- _WORK REQUEST_
Where does the string "mais" appear? Copy every line of the entries below that holds it.

(Items from a data source)
|---|

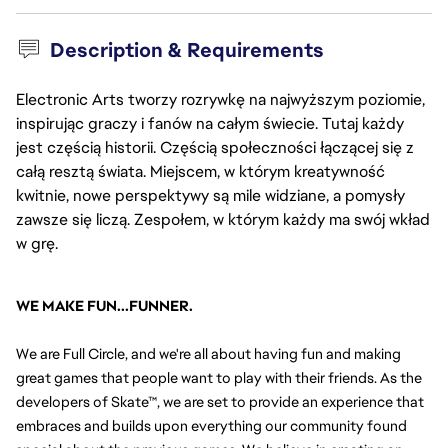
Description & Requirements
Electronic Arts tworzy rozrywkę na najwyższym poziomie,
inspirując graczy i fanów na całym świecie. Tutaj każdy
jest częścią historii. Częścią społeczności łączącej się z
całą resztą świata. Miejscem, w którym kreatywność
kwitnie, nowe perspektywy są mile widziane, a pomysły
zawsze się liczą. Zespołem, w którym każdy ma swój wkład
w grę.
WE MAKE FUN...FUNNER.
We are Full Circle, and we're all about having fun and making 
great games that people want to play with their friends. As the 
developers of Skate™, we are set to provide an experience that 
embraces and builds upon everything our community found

|---|

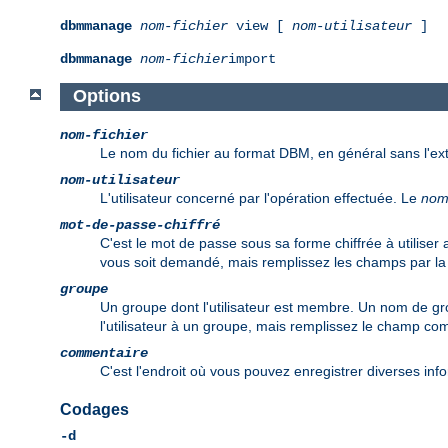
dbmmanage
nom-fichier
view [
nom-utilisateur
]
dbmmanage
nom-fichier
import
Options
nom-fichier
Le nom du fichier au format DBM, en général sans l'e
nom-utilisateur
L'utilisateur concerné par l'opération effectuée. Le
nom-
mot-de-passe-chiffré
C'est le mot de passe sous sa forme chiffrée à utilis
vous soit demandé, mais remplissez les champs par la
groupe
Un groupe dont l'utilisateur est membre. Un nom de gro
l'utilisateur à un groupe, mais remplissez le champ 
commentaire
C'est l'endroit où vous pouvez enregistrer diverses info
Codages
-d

|---|

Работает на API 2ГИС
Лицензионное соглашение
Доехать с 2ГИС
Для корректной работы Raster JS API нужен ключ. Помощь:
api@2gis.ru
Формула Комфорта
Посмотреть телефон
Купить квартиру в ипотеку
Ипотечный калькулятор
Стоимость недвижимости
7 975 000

|---|

- _ANSWER BOX_
vous soit demandé, mais remplissez les champs par la
l'utilisateur à un groupe, mais remplissez le champ 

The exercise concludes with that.